What are the requirements for a construction loan?

As the owner of a construction company, before you go to the bank you’ll want to get your financial paperwork in order. That means you’ll need to have a good personal credit score of at least 550 to qualify for a secured loan.

To secure a loan at a better interest rate with a longer repayment term, like an SBA loan, your credit score will need to be higher, around at least 650, and you’ll need to have been in business for a few years before you’ll qualify for SBA financing.

You’ll also need to be able to show that your business has annual revenue of at least $100,000 to qualify for most loans.

How much can contractors borrow?

The construction business can be different from other small businesses because you’re often asked to carry the cost of a project until it’s completed. Due to this aspect of the industry, banks calculate the amount you are eligible to borrow slightly differently than other kinds of small business loans.

The term “borrowing base” refers to the amount of collateral a financing company uses to calculate the amount of risk they’re willing to take, or amount they’re willing to lend to a particular borrower based on their assets.

However, for a construction business, because of it’s somewhat unique needs, the borrowing base is often lower. That means if your company has $2 million in assets, you may only be able to borrow $1 million against it.

The answer to how much you can borrow will depend on your business’ unique circumstances and the bank you decide to work with on your construction loan.

How do business construction loans work?

Construction business loans work a little differently than other kinds of loans that disburse the entire amount of a loan all at once.

Often, contractor loans come with a schedule that is contingent on the progress you’ve made on the building. For example, you may receive a first payment on a loan when plans are drafted and approved by a governing body, like a city agency. Then, you’ll receive a second payment when the building is framed.

As you draw money from your loan to cover your costs, you’ll likely only be responsible for paying the interest on the portion of the funds you’ve received. You’ll start to pay the principal when the building is complete, and you’ve been paid for your work as well.

You’ll also want to be aware of any fees that come with your construction loan, as they can add up as you move through the process.

How to find the best construction loan for your needs

Finding the best business funding for your construction company is a matter of weighing your options, taking into account the special needs of a high-risk business like construction, and choosing the best loan rate and terms available.
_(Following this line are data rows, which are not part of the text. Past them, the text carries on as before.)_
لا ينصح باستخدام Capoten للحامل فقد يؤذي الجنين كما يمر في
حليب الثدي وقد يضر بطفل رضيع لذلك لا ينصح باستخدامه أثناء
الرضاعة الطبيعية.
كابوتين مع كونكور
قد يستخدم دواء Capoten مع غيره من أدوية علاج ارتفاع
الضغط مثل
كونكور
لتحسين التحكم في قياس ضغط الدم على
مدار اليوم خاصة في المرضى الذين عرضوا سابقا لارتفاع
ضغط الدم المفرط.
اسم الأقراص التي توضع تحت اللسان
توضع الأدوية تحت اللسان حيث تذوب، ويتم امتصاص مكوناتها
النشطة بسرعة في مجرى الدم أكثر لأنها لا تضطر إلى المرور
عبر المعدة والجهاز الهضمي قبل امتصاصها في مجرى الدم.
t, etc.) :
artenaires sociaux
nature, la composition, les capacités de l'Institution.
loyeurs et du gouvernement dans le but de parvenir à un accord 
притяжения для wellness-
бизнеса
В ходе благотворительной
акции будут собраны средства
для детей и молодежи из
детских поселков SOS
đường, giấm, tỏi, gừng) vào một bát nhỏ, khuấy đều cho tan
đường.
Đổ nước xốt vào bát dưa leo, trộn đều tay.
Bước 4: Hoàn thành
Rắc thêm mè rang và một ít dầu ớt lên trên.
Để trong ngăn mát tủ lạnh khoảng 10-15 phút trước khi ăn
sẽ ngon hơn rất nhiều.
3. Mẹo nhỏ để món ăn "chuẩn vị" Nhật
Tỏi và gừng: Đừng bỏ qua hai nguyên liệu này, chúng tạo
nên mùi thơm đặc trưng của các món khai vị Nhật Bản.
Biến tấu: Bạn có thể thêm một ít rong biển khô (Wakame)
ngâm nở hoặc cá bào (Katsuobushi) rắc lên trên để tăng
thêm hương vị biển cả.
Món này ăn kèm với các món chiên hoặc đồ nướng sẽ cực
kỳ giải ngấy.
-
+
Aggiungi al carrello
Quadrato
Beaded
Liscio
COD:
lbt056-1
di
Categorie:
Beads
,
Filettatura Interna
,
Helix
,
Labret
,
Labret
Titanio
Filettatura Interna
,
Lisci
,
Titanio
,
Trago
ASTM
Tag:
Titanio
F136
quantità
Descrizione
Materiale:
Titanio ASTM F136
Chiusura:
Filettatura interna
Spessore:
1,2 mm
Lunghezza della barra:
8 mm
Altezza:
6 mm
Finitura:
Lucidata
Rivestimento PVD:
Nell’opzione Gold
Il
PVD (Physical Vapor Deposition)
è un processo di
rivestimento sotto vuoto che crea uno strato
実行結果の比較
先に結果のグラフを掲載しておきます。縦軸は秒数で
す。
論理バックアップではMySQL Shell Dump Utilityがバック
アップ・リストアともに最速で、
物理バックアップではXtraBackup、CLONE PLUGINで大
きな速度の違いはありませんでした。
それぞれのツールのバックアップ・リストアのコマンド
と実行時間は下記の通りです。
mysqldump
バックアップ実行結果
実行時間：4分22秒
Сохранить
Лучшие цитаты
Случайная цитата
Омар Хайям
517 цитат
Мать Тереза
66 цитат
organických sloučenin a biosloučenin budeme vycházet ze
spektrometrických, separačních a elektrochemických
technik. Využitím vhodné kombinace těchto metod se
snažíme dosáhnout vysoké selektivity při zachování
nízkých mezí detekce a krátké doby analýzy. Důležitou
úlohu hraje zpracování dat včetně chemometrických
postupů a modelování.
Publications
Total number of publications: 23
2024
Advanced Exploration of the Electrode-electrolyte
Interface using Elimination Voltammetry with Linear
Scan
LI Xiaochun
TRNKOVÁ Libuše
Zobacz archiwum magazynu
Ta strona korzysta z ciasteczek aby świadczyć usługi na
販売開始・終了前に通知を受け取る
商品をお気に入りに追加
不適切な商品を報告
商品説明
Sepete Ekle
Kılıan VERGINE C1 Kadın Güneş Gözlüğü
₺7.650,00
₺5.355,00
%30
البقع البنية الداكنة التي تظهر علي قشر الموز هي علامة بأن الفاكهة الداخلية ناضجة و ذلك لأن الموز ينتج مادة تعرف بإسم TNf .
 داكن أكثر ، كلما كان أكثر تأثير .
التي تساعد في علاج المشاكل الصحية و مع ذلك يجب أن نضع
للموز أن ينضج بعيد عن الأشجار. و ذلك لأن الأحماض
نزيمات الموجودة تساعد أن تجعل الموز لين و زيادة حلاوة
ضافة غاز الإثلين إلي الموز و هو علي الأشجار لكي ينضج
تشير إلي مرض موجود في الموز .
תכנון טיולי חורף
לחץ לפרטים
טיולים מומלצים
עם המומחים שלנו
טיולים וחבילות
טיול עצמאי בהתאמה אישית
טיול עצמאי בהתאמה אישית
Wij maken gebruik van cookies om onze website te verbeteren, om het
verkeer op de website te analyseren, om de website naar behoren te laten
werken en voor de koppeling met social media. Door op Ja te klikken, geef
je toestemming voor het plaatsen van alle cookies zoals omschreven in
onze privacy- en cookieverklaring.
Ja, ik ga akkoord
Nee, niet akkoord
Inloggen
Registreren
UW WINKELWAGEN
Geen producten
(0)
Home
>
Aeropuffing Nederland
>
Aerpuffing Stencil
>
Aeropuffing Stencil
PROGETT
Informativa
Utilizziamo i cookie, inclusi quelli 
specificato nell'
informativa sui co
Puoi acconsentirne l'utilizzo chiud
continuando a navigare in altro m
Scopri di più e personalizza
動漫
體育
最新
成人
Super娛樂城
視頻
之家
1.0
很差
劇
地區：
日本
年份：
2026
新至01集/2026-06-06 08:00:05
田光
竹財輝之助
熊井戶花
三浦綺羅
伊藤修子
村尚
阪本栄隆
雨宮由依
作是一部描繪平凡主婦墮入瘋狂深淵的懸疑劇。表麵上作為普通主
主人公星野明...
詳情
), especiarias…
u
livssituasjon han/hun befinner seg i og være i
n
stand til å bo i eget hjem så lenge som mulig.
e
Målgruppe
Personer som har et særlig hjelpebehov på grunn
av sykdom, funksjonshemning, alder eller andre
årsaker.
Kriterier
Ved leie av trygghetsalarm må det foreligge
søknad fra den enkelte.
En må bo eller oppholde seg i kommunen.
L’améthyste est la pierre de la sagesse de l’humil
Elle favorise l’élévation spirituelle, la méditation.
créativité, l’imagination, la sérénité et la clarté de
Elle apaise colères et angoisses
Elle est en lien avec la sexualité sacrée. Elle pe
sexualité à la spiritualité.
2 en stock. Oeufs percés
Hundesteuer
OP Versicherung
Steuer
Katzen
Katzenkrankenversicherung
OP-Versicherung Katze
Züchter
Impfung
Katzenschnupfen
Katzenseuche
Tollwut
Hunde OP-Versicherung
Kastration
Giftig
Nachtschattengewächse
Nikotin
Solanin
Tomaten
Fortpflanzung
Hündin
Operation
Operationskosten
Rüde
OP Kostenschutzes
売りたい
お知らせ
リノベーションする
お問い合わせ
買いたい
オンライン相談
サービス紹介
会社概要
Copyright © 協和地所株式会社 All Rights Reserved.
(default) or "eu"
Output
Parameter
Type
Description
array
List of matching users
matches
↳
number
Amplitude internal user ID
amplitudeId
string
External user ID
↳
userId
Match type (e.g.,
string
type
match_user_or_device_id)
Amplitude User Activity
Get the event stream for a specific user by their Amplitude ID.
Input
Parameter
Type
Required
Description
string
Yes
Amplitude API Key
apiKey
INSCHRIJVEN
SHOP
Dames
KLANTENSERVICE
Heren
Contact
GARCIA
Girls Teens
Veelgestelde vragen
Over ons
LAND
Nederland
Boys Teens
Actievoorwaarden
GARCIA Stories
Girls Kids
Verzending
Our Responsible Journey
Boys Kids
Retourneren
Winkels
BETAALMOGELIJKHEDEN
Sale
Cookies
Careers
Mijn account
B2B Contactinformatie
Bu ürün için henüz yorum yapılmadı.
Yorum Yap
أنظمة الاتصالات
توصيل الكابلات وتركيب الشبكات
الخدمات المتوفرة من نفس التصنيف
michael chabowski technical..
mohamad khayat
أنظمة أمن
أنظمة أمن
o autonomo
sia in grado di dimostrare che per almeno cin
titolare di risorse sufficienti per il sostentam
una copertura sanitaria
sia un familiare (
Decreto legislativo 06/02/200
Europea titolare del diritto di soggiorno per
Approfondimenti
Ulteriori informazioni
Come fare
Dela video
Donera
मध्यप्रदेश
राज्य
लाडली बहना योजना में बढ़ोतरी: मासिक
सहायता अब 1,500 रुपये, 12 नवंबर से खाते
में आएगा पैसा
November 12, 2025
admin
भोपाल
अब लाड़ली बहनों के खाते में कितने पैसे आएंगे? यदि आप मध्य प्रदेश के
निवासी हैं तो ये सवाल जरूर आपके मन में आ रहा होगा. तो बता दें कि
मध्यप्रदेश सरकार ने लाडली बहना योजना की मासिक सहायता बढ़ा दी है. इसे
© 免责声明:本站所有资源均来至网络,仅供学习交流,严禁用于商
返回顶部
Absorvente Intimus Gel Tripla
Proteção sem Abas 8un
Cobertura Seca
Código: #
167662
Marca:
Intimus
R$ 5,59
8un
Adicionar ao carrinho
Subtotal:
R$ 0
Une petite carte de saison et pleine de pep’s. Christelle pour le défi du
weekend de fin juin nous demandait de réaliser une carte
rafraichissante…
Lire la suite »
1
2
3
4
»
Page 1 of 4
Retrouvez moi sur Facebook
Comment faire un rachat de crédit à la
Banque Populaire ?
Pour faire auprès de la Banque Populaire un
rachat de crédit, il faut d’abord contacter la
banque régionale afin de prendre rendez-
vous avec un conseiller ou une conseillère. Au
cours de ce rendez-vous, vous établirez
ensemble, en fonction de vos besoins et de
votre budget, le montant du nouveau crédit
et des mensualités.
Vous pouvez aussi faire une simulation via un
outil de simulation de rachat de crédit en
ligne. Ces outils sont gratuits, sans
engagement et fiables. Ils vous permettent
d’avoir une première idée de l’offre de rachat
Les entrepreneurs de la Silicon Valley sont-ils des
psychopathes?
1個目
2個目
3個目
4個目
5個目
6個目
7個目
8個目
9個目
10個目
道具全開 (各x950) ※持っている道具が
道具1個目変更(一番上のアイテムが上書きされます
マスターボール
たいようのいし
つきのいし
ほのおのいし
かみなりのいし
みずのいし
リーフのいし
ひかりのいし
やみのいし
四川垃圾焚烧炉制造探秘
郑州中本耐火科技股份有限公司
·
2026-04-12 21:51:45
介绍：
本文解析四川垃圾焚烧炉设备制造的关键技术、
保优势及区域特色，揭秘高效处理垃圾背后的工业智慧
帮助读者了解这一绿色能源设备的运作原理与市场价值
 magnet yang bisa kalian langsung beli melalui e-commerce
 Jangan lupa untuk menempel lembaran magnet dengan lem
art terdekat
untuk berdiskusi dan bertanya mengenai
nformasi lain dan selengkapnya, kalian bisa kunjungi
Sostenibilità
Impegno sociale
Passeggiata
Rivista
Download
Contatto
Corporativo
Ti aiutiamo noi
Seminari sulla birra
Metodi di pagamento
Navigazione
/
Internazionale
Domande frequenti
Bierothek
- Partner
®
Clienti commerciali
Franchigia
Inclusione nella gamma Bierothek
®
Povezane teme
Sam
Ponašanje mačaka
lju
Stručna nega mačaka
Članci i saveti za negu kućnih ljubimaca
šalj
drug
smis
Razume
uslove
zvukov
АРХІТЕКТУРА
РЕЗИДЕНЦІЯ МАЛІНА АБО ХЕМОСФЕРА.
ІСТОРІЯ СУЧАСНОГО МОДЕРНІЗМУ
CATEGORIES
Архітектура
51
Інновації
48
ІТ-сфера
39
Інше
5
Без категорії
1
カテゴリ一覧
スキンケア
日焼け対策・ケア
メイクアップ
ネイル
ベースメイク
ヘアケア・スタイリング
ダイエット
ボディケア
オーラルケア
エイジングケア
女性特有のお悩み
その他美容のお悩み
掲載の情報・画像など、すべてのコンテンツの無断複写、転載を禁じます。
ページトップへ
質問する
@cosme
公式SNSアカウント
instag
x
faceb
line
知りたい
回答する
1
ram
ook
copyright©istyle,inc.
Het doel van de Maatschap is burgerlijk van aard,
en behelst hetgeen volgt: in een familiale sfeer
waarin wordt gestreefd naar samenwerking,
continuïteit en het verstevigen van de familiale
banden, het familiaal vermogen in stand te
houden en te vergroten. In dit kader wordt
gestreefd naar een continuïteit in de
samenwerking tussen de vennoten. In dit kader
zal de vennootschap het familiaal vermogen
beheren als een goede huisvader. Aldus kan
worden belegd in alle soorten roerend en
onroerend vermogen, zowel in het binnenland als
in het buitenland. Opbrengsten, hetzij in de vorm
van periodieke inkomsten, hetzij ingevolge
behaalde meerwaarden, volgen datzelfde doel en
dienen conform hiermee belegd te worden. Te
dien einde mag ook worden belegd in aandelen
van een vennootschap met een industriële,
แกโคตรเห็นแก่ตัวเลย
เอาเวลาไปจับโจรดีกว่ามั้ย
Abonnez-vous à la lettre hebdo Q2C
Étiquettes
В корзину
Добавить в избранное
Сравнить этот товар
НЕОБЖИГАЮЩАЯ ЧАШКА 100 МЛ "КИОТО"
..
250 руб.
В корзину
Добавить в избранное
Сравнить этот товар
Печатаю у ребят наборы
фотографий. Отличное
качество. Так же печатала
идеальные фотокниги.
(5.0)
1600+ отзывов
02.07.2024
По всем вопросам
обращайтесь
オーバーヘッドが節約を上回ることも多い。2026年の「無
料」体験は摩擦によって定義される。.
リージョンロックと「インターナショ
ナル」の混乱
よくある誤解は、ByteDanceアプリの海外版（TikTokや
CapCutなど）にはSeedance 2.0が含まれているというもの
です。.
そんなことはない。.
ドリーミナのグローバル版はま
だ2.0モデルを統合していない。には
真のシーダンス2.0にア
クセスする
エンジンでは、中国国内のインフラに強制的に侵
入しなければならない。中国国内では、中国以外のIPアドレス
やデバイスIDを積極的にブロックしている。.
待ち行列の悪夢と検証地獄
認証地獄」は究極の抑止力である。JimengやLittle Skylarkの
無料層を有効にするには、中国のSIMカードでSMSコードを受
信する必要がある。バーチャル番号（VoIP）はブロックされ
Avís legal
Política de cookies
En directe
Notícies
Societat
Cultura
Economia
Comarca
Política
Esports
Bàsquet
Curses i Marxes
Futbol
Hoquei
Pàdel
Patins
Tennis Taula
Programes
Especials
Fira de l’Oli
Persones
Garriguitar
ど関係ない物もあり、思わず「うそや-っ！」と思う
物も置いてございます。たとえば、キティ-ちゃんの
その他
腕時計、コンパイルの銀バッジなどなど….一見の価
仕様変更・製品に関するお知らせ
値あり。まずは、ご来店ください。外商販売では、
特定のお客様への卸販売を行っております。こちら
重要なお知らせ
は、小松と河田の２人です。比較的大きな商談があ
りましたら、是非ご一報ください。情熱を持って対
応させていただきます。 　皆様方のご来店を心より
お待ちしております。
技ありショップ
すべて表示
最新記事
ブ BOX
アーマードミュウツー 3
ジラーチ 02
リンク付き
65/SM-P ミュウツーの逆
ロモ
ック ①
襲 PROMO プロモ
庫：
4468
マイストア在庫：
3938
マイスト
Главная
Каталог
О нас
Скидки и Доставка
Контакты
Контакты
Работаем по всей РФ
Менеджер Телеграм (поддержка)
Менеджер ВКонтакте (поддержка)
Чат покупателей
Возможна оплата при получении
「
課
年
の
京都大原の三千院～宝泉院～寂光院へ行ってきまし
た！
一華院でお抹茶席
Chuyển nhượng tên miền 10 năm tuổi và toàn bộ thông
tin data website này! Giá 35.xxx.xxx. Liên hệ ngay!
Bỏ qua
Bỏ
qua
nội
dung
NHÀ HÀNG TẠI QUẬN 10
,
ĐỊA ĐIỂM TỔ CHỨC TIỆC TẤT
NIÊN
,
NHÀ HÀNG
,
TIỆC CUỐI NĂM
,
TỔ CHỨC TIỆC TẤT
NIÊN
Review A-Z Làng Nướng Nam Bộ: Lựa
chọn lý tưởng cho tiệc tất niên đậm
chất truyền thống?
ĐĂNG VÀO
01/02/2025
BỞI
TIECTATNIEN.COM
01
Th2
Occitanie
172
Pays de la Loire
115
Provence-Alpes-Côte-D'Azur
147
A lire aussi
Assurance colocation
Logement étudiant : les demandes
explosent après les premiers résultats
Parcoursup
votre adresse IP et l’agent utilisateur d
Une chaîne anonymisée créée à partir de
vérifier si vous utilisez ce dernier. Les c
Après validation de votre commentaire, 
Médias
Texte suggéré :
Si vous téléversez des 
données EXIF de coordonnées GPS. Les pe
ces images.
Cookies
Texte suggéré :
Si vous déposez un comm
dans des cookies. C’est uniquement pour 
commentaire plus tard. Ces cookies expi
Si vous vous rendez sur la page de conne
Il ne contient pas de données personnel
You’ll likely want to visit your local banks, but also do some research online to see if one of the many online or alternative lenders are a fit for your business.

Remember, even if you find a great rate on financing, you’ll want to take into account all the terms of the loan, including fees, and some of the smaller details.

For example, if you’re working with a bank that needs to have an inspection at each stage of the funding process, make sure an inspector will be readily available so you can avoid any unnecessary delays for funding and your project.

How to apply for a loan as an independent contractor or handyman

As an independent contractor or handyman, you have unique small business funding needs related to the construction industry that you’ll need to be aware of when seeking financing.

Like a larger business, you may have equipment or material needs that you need to pay for upfront, or you may have to cover the cost of an expensive license that you need to work, but you can’t pay for the license until you’ve worked and earned some money.

In most cases, a small personal loan is a good option for independent contractors or a handyman. You’ll need a good credit score to borrow, but since the amount you can borrow will be limited, as long as your work is steady as you pay back your loan, you’ll be building your credit score and borrowing history to help you grow your business in the future.